From: Tony McDonald [mailto:tony.mcdonald@ncl.ac.uk]
> At 9:43 am +0100 27/2/00, Martijn Pieters wrote:
> >
> >- Have a look at /Control_Panel/manage_debug. It'll show you 
> reference
> >counts and currenlty open connections, which can be very helpful in
> >targeting hotspots.
> 
> Aye carumba! - what a lot of information. I'm going to start delving 
> around there and see what happens. Is there any additional 
> documentation available on what the info. means? - I've looked in the 
> ApplicationManager.py code is a wee bit over my head.

It shows you reference counts, and how they change over time. Reference
counts are how many references there are to classes and methods. This
generally lets you see how many instances there are of those classes. It
allows you to see where the hotspots might be.

> 
> As an aside (to the list), looking around the ApplicationManager.py 
> reveals something called manage_profile. It looks like the main Zope 
> functions are being profiled here (ie not at the object level). It's 
> interesting, but it does seem to be a resource hog...

But so is something in your app. You might want to run it and see what
analysis you get. For more documentation of the data the profiler
returns, see:

  http://www.python.org/doc/lib/profile.html  

> 
> >- Also, what DBMS are you using? If you are using a level 1 
> or 2 DA (see
> >http://www.zope.org/Members/petrilli/DARoadmap) then you can 
> do only one DB
> >query at a time. It might be time to choose a different DB, 
> or if you are
> >using the old MySQL DA, to upgrade.
> 
> It's MySQL, but using the latest DA - I'm pretty sure I'm doing more 
> than one query at a time as I set off a ZSQL query that takes 9 
> seconds from the MySQL command line, and then started to use aspects 
> of the site that I *know* use MySQL lookups. BTW, the 9 second SQL 
> query isn't used in the site! :)
> 

This only shows that MySQL is multithreaded, not that the DA is. Run the
expensive, 9 second query in a ZSQL Method. Then try and access another
ZSQL Method on the same Zope server. If it is multithreaded, you should
get results about as fast as when the heavy one isn't running. If it is
the old MySQL DA, you'll have to wait until the 9 sec query is finished.

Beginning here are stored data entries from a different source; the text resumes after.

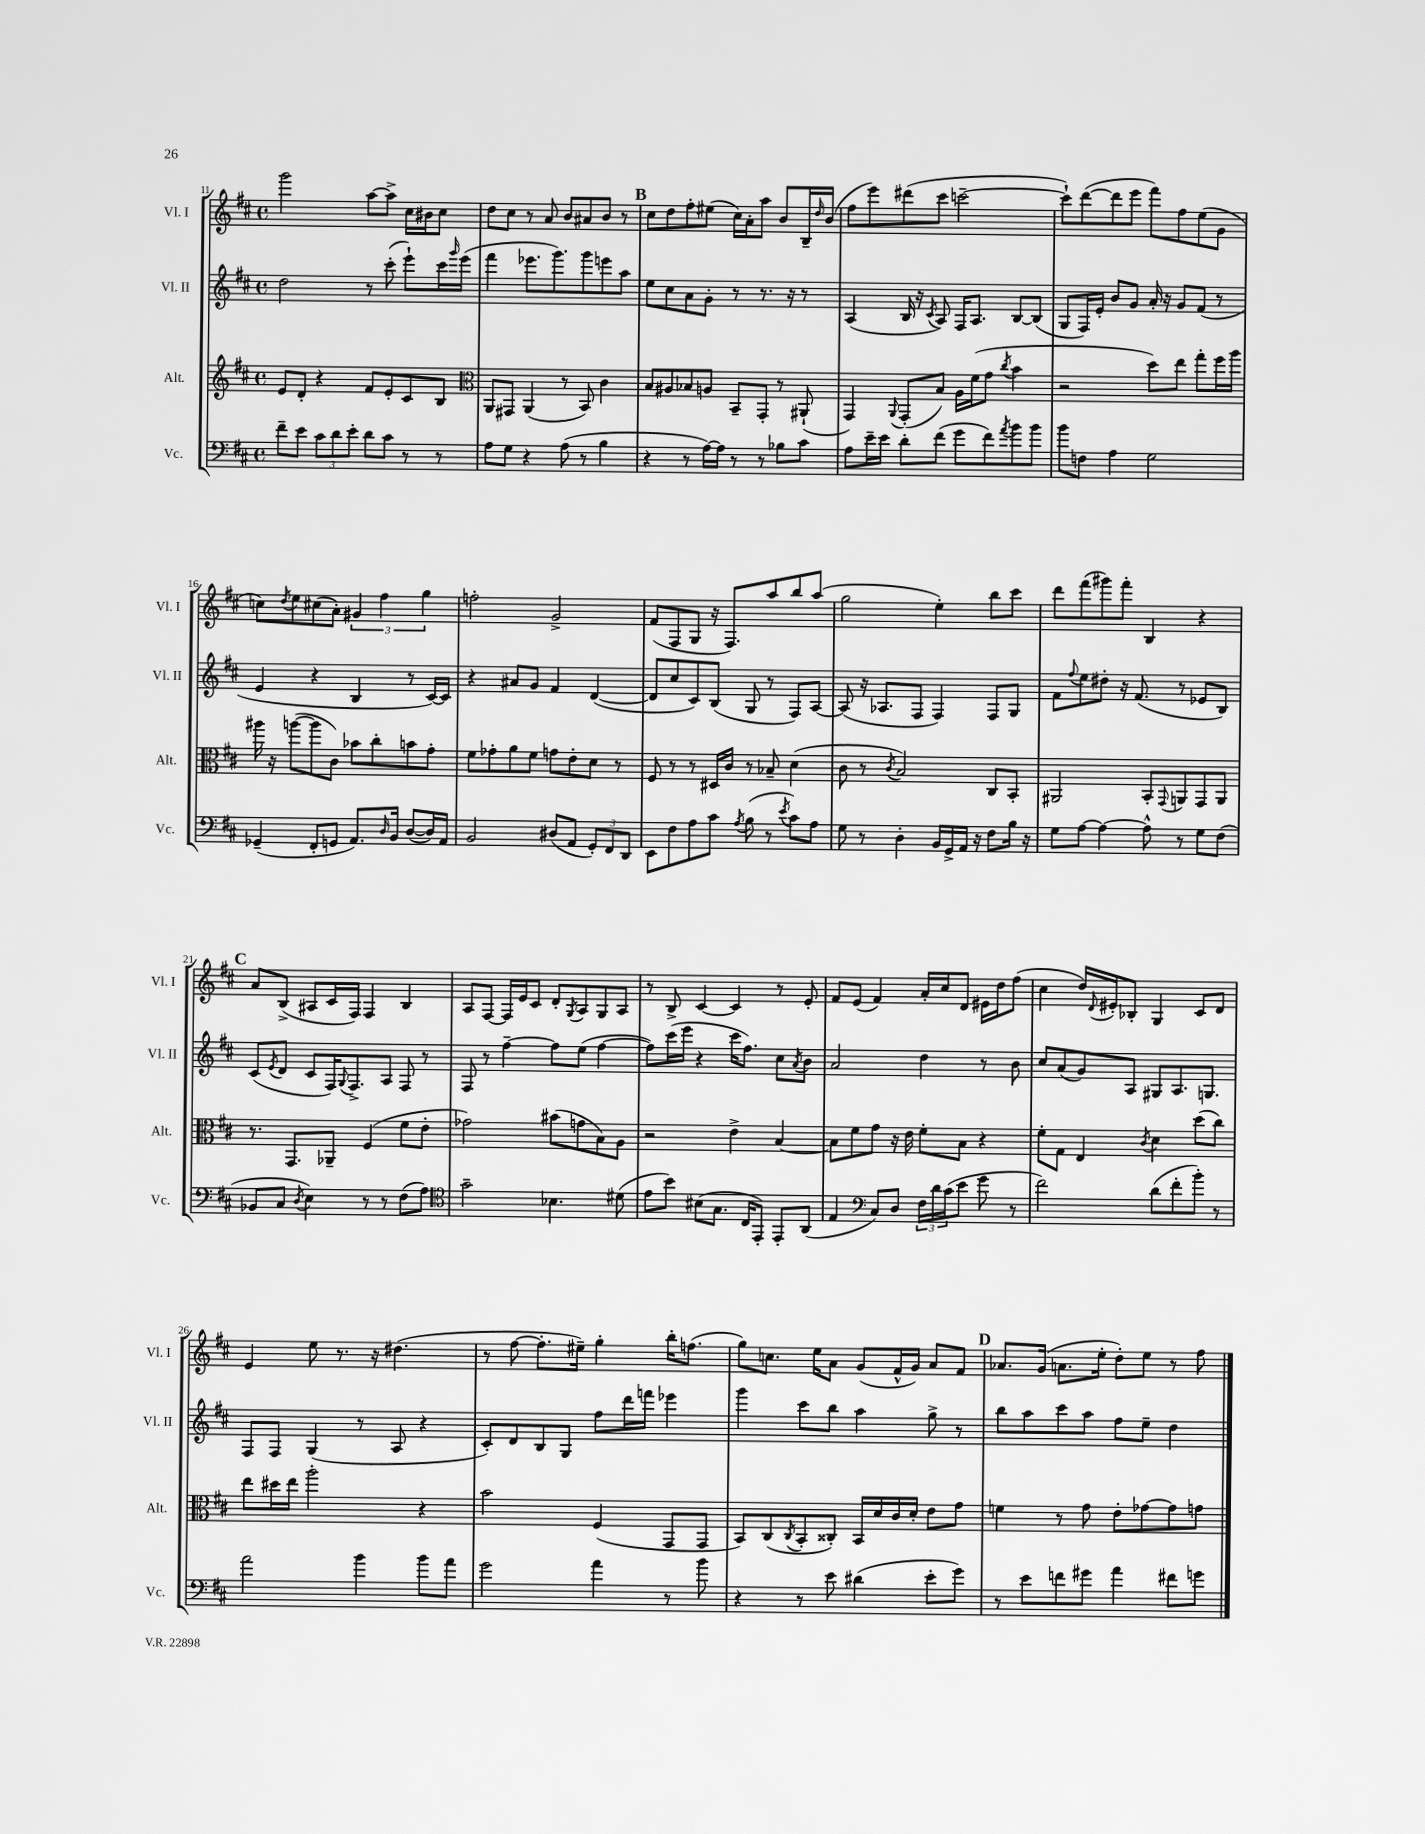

**kern	**kern	**kern	**kern
*staff4	*staff3	*staff2	*staff1
*clefF4	*clefG2	*clefG2	*clefG2
*k[f#c#]	*k[f#c#]	*k[f#c#]	*k[f#c#]
*M4/4	*M4/4	*M4/4	*M4/4
*met(c)	*met(c)	*met(c)	*met(c)
8f#~	8e	2dd	2ggg
8e	8d'	.	.
12c#	4r	.	.
12d	.	.	.
12e'	.	.	.
8d	8f#	8r	[8aa
8c#	8e'	(8ccc#'	8aa^]
8r	8c#	8eee`)	16cc#
.	.	.	16b#
8r	8B	16ccc#	8cc#
.	.	16qqggg	.
.	.	(16eee	.
=	=	=	=
*	*clefC3	*	*
8A	8AA	4fff#	8dd
8G	8GG#	.	8cc#
4r	(4AA	8.eee-	8r
.	.	.	8a
.	.	8.ggg)	.
(8A	8r	.	8b
8r	8BB)	8ggg	8a#
4B	4c#	8eee	8b
.	.	8aa	8r
=	=	=	=
4r	8B	8ee	8cc#
.	8A#	8cc#	8dd
8r	8B-	8a	8ff#'
[16A)	8A	8g'	(8ee#
16A]	.	.	.
8r	8BB~	8r	16cc#)
.	.	.	16a'
8r	8GG'	8.r	8aa
8B-	8r	.	8b
.	.	16r	.
8c#	(8AA#`	8r	16B~
.	.	.	16qqdd
.	.	.	(16b
=	=	=	=
8A	4GG)	(4A	8ff#
16e~	.	.	8eee)
16e	.	.	.
.	8qqAA	.	.
8d'	(8GG'	16B	(8ddd#
.	.	16r	.
.	.	8qc#	.
(8f#	8B)	8A)	8ccc#
8g	16A	16F#	[2ccc~
.	(16f#	8.A	.
8f#)	8g	.	.
8qa	8qcc#	.	.
8b	4b	[8B	.
8b	.	(8B]	.
=	=	=	=
8b	2r	8G	8ccc`])
8F	.	16F#)	([8ddd
.	.	16e'	.
4A	.	8b	8ddd]
.	.	8g	8eee
2G	8dd)	16a'	8fff#)
.	.	16r	.
.	8ee	8g	8ff#
.	8gg'	(8f#	(8ee
.	16ff#	8r	8g
.	16aa	.	.
=	=	=	=
(4GG-~	16aa#	4e	8cc)
.	16r	.	.
.	.	.	8qdd
.	([8aa	.	8ee
8FF#'	8aa]	4r	(8cc#
8GG	8c#)	.	8a')
8.AA)	8b-	4B	6g#
.	8cc#'	.	.
.	.	.	6ff#
16qqD	.	.	.
16BB	.	.	.
([8D	8b	8r	.
.	.	.	6gg
16D])	8g'	[16c#)	.
16AA	.	16c#]	.
=	=	=	=
2BB	8f#	4r	2ff'
.	8g-'	.	.
.	8a	8a#	.
.	8f#	8g	.
(8D#	8g	4f#	2g^
8AA	8e'	.	.
12GG')	8d	([4d	.
12FF#	.	.	.
.	8r	.	.
12DD	.	.	.
=	=	=	=
8EE	8F#	8d]	(8f#
8F#	8r	8cc#	8F#
8A	8r	8c#)	8G
8c#	16D#	(8B	16r
.	16c#	.	8.F#)
8qA	.	.	.
(8B	8r	8G	.
8r	8B-~	8r	8aa
8qe	.	.	.
8c#)	(4d	8F#)	8bb
8A	.	[8A	(8aa
=	=	=	=
8G	8c#	(8A]	2gg
8r	8r	16r	.
.	.	8.A-	.
.	8qc#	.	.
4D'	2B)	.	.
.	.	8F#	.
16BB	.	4F#)	4ee')
16GG^	.	.	.
16AA	.	.	.
16r	.	.	.
8F#	8C#	8F#	8bb
16B	8BB'	8G	8ccc#
16r	.	.	.
=	=	=	=
8G	2AA#	8f#	8ddd
.	.	8qqff#	.
[8A	.	8ee	(8fff#
4A_	.	8dd#'	8ggg#)
.	.	16r	8fff#'
.	.	(8.f#	.
8A^^]	8BB'	.	4B
.	8qqGG	.	.
8r	8AA	8r	.
8G	8GG	8e-	4r
(8F#	8AA	8B)	.
=	=	=	=
8BB-	8.r	(8c#	8a
.	.	8qe	.
8C#	.	8d	(8B^
.	8.GG	.	.
8qD	.	.	.
4E)	.	8c#	8A#
.	8AA-~	16F#)	16c#
.	.	8qqG	.
.	.	8.F#^	16F#)
8r	(4F#	.	4F#
8r	.	8A	.
(8F#	8f#	8F#	4B
8A)	8e'	8r	.
=	=	=	=
*clefC4	*	*	*
2g~	2g-)	8F#	8A
.	.	8r	[8F#
.	.	[4ff#~	16F#]
.	.	.	16e
.	.	.	8c#
4.B-	(8b#	8ff#]	8d'
.	.	.	8qG
.	8g	(8ee	8A
.	8B)	[4ff#	8G
(8d#	8A	.	8A
=	=	=	=
8e	2r	8ff#])	8r
8b)	.	(16ccc#	8B^
.	.	16eee	.
(8B#	.	4r	[4c#
8.G	.	.	.
.	4e^	16ccc#	4c#]
16C#	.	8.ff#)	.
8EE')	.	.	.
8EE'	[4B	8cc#	8r
.	.	8qa	.
(8AA	.	8b	8e'
=	=	=	=
4E	8B]	2a	8f#
.	8f#	.	(8e
*clefF4	*	*	*
8C#)	8g	.	4f#)
8D	16r	.	.
.	16e	.	.
24F#	8f#'	4dd	16a'
24d	.	.	.
.	.	.	16cc#
(24c#	.	.	.
8e	8B	.	8d
8g	4r	8r	16e#
.	.	.	16dd
8r	.	8b	(8ff#
=	=	=	=
2f#)	8f#'	8cc#	4cc#
.	8G	(8a	.
.	4E	8g)	16dd)
.	.	.	8qqd
.	.	.	16e#'
.	.	8A	8B-'
.	8qc#	.	.
(8d	4d	8G#	4G
8f#'	.	8.A	.
8b')	(8dd	.	8c#
.	.	8.G	.
8r	8cc#)	.	8d
=	=	=	=
2a	8ee	8F#	4e
.	16dd#	8F#	.
.	16ee	.	.
.	2aa'	(4G	8ee
.	.	.	8.r
4b	.	8r	.
.	.	.	16r
.	.	8A	(4.dd#
8b	4r	4r	.
8a	.	.	.
=	=	=	=
2g	2b	8c#')	8r
.	.	8d	[8ff#
.	.	8B	8.ff#']
.	.	8G	.
.	.	.	16ee#~)
4a	(4F#	8ff#	4gg'
.	.	16ddd	.
.	.	16fff	.
8r	8GG	4eee-	16bb'
.	.	.	(8.ff
8b	8GG	.	.
=	=	=	=
4r	8BB)	4ggg	8gg)
.	(8C#	.	8.cc
.	8qC#	.	.
8r	8BB'	8ccc#	.
.	.	.	16ee
8e	8C##')	8bb	8a
(4d#	16BB	4aa	(8g
.	16d	.	.
.	16c#	.	16f#^^
.	16d'	.	16g)
8e'	8e	8gg^	8a
8g)	8g	8r	8f#
=	=	=	=
8r	4f	8bb	8.a-
8e	.	8aa	.
.	.	.	(16g
8f	8r	8ccc#	8.a
8g#	8g	8aa	.
.	.	.	16ee'
4a	8e'	8ff#	8dd')
.	[8g-	8ee~	8ee
8f#	8g-]	4dd	8r
8g	8g	.	8ff#
==	==	==	==
*-	*-	*-	*-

> >- If you are using ZSQL a lot, do you use caching? Even a 
> cache expiry of 1
> >second would help a  heavily hit site tremendously, noone 
> will notice the
> >data returned being at most 1 second out of date.But all 
> hits with equal
> >parameters on the same thread in Zope within that second 
> need only one DB
> >query.
> 
> I do use caching Martijn, but I must admit that it's been a hit and 
> miss affair. I'm trying to do as many of my SQL queries in external 
> methods (ironically for the performance), so I may well be losing a 
> lot of the caching performance breakthrough there .... hmmm. I wonder 
> if I could do something like...

This shouldn't make any difference. Only in doing excessive loops in
loops and the like, would an External Method be any use.